Data excerpts:

****************************************

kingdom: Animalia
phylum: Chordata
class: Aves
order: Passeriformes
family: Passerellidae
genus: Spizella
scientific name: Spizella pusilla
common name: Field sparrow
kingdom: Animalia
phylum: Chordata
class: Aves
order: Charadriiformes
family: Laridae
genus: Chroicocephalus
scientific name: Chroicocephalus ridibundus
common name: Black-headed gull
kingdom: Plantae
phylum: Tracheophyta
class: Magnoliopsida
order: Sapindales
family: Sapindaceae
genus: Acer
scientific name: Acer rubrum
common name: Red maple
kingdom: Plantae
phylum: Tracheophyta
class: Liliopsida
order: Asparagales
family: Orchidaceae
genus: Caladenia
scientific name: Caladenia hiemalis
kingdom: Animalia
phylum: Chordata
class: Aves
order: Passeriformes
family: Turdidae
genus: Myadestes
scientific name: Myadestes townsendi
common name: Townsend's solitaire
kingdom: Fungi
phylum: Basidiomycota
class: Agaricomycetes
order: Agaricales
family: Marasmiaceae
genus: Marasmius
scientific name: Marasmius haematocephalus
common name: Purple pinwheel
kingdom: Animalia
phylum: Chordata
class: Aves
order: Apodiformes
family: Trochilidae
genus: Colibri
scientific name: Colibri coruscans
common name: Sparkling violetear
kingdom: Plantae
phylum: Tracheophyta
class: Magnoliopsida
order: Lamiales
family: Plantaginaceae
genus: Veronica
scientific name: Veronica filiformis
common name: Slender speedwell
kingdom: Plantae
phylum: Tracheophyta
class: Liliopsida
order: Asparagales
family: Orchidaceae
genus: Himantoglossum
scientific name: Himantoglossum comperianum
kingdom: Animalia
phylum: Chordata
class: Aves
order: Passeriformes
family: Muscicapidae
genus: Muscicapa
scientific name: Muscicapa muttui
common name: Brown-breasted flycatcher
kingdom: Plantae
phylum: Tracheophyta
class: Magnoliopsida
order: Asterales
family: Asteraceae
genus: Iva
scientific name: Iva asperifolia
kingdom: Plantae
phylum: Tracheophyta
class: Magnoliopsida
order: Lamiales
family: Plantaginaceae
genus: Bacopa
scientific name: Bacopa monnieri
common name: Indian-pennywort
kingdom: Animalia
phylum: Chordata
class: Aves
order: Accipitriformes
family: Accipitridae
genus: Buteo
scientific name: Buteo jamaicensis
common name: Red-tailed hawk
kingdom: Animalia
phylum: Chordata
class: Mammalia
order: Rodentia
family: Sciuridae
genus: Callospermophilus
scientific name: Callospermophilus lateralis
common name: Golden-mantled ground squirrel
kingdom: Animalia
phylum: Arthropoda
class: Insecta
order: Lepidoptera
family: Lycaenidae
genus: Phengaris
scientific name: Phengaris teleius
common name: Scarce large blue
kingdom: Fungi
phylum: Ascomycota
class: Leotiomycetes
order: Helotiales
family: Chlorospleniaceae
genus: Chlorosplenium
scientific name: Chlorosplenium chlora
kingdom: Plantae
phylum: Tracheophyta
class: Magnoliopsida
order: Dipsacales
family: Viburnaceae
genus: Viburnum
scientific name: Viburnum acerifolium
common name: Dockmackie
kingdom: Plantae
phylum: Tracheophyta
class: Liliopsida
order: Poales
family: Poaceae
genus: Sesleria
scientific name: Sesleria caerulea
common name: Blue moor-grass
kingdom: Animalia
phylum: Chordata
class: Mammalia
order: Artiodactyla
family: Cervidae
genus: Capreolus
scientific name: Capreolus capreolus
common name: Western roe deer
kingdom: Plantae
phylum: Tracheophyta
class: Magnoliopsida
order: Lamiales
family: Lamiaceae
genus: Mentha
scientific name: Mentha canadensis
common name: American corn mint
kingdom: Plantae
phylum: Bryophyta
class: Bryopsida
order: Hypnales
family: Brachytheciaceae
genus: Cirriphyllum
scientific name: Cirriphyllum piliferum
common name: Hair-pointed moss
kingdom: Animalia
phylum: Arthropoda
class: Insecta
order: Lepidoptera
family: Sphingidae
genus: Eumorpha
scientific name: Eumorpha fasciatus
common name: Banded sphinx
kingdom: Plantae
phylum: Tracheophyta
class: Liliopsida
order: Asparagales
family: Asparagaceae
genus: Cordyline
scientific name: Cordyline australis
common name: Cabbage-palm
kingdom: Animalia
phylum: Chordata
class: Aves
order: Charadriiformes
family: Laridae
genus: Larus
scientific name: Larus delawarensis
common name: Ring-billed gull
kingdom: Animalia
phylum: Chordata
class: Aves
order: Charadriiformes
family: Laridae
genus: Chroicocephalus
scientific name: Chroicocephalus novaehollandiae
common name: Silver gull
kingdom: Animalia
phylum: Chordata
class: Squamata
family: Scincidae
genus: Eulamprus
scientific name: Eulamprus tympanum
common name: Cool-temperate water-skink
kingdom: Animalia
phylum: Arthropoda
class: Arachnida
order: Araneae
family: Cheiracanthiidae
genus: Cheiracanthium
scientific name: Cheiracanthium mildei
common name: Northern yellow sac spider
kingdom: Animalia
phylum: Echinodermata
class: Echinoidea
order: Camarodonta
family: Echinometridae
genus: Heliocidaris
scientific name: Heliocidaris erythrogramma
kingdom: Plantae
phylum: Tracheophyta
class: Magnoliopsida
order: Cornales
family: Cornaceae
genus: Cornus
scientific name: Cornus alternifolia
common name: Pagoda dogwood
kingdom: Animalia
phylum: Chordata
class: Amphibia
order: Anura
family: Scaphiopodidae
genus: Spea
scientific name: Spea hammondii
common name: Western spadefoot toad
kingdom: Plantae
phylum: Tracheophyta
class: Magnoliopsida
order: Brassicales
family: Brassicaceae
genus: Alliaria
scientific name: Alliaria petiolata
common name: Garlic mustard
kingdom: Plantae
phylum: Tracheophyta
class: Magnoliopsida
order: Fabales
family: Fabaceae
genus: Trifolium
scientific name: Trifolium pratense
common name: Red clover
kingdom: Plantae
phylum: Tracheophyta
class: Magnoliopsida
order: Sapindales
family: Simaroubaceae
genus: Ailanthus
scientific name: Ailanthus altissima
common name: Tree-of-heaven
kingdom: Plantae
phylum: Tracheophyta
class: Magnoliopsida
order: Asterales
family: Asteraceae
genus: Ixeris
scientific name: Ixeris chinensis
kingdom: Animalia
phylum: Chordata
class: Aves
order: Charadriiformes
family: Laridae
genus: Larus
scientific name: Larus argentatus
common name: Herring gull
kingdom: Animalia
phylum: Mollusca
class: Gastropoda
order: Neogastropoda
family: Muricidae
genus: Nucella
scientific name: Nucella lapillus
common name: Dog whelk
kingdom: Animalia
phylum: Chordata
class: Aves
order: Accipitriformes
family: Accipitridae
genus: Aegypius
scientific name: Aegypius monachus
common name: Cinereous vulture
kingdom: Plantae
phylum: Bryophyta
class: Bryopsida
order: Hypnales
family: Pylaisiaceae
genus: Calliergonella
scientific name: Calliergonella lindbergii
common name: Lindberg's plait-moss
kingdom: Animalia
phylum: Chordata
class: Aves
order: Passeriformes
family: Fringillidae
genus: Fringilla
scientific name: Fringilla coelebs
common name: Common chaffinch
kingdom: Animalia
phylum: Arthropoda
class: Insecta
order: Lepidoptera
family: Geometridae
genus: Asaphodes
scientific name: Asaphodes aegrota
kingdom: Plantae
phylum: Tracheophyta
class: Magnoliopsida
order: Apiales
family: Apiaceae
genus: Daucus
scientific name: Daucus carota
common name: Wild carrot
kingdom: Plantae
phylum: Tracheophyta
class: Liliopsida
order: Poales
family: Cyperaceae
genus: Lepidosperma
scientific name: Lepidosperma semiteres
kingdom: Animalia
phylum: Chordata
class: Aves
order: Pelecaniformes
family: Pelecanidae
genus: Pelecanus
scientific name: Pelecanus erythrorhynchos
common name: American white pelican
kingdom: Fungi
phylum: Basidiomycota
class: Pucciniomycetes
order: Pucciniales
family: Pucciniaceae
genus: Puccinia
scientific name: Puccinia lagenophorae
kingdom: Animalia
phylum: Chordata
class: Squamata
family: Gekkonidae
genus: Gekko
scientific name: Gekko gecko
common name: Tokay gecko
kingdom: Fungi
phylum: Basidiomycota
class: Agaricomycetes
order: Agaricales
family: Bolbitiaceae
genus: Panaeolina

****************************************

Set task:
Please gather every line of the material above that contains the string "Chroicocephalus". Case counts.

Correct response:
genus: Chroicocephalus
scientific name: Chroicocephalus ridibundus
genus: Chroicocephalus
scientific name: Chroicocephalus novaehollandiae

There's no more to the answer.